[Start of section]

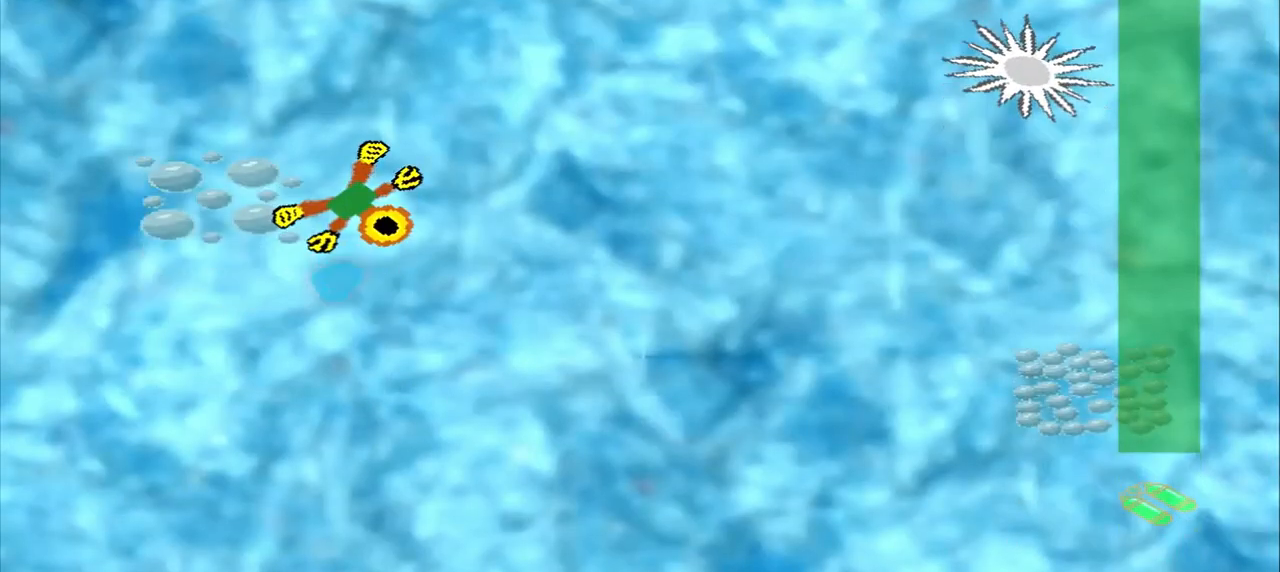
{"dt_ms": 500, "buttons": [], "left_stick": "down-right", "events": []}
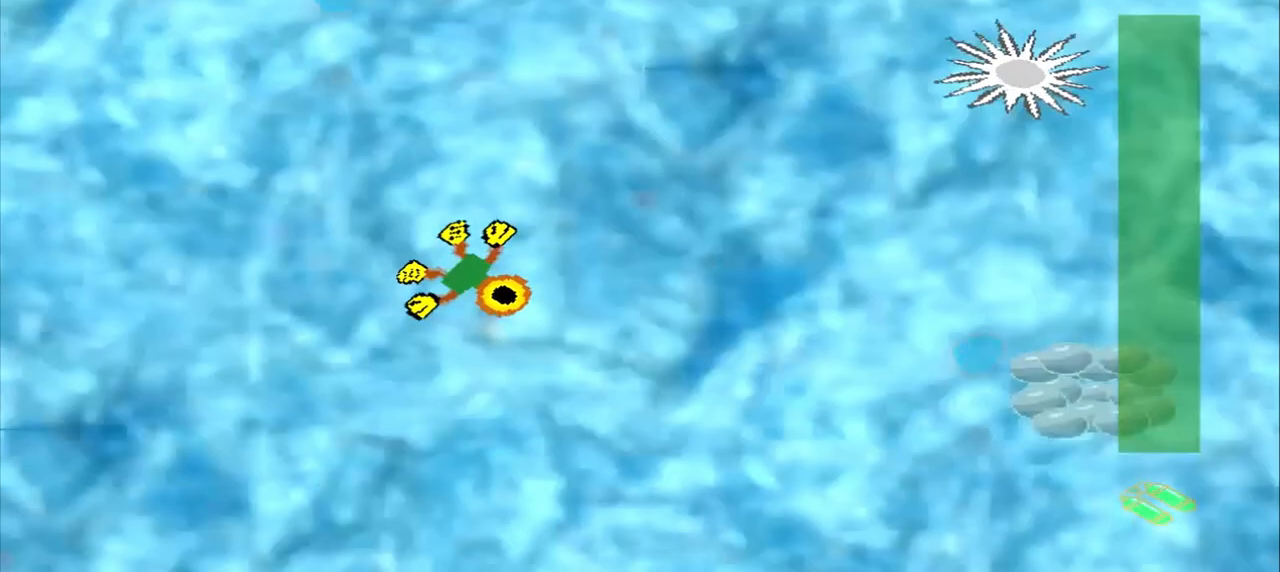
{"dt_ms": 500, "buttons": [], "left_stick": "down-right", "events": []}
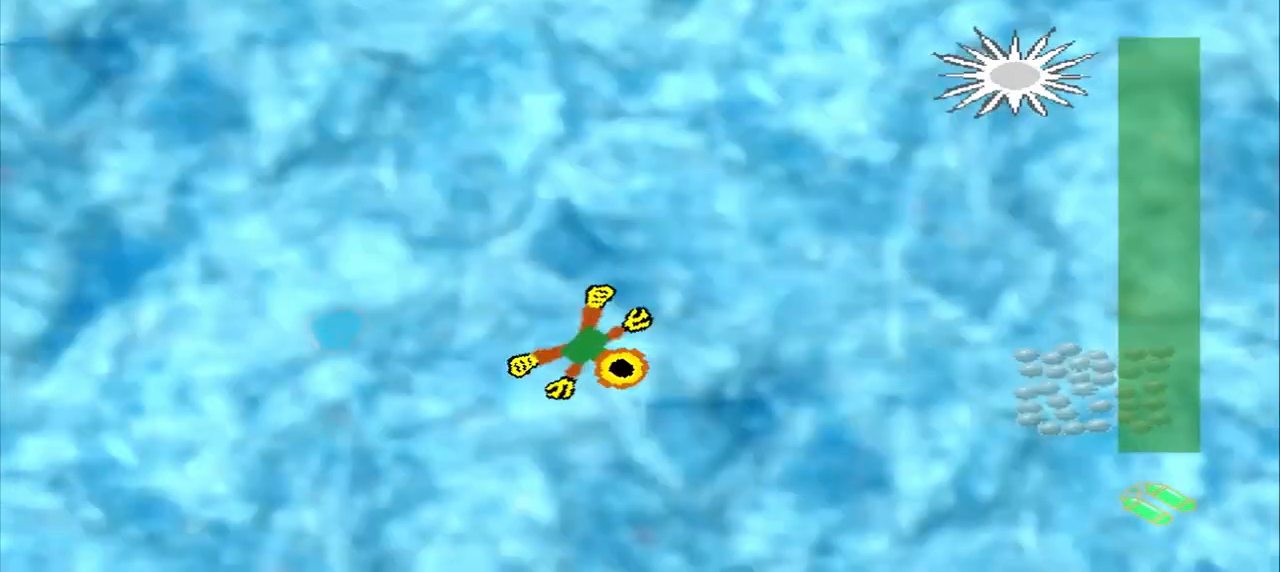
{"dt_ms": 500, "buttons": [], "left_stick": "right", "events": [[292, "CROSS", "down"], [292, "left_stick", "right"], [417, "CROSS", "up"]]}
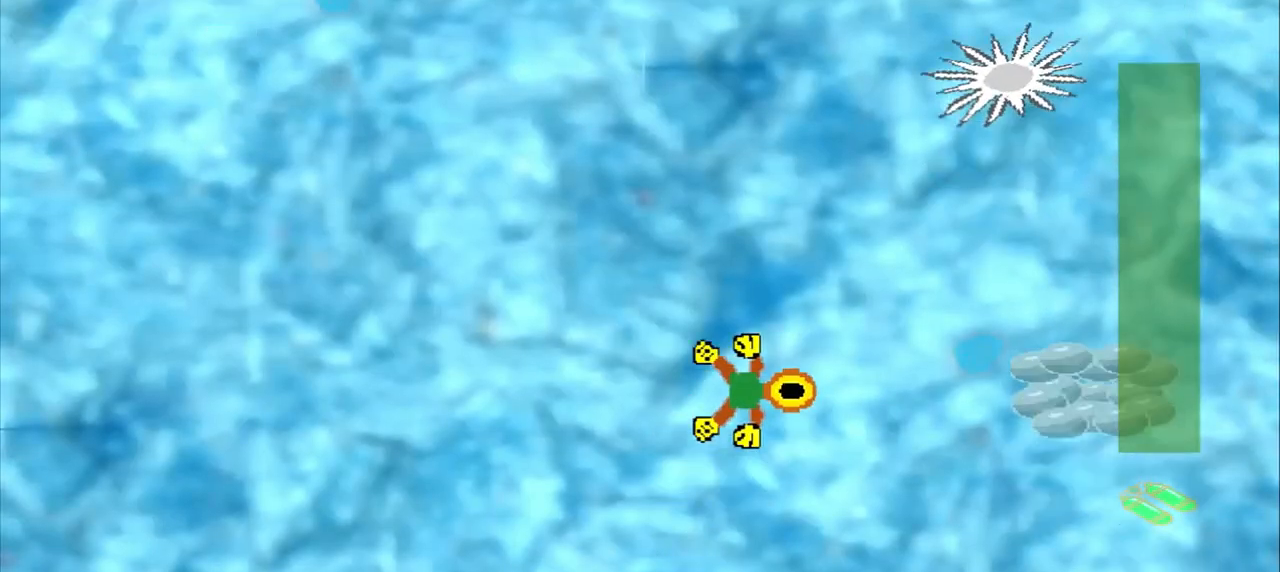
{"dt_ms": 500, "buttons": [], "left_stick": "right", "events": []}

[End of section]

## AIM OF THE TASK
Give back the full listing exactly, with pictures dropped.

## REPLY TO THE EXERCISE
{"dt_ms": 500, "buttons": [], "left_stick": "down-right", "events": []}
{"dt_ms": 500, "buttons": [], "left_stick": "down-right", "events": []}
{"dt_ms": 500, "buttons": [], "left_stick": "right", "events": [[292, "CROSS", "down"], [292, "left_stick", "right"], [417, "CROSS", "up"]]}
{"dt_ms": 500, "buttons": [], "left_stick": "right", "events": []}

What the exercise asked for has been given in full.